## [ACTION ITEM]
The response should contain all of the records, copied exactly, and none of the images.

+ + + + + + +

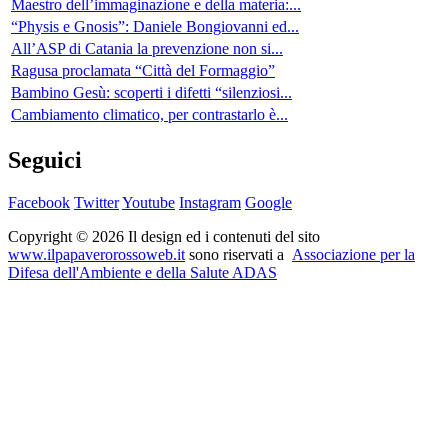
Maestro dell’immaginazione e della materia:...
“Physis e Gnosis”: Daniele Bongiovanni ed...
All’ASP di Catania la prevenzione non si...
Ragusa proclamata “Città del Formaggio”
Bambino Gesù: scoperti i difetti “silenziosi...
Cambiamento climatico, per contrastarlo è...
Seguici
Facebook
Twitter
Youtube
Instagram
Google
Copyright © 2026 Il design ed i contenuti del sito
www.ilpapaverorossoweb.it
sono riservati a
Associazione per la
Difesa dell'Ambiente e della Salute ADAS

+ + + + + + +

## [RESPONSE AREA]
Maestro dell’immaginazione e della materia:...
“Physis e Gnosis”: Daniele Bongiovanni ed...
All’ASP di Catania la prevenzione non si...
Ragusa proclamata “Città del Formaggio”
Bambino Gesù: scoperti i difetti “silenziosi...
Cambiamento climatico, per contrastarlo è...
Seguici
Facebook
Twitter
Youtube
Instagram
Google
Copyright © 2026 Il design ed i contenuti del sito
www.ilpapaverorossoweb.it
sono riservati a
Associazione per la
Difesa dell'Ambiente e della Salute ADAS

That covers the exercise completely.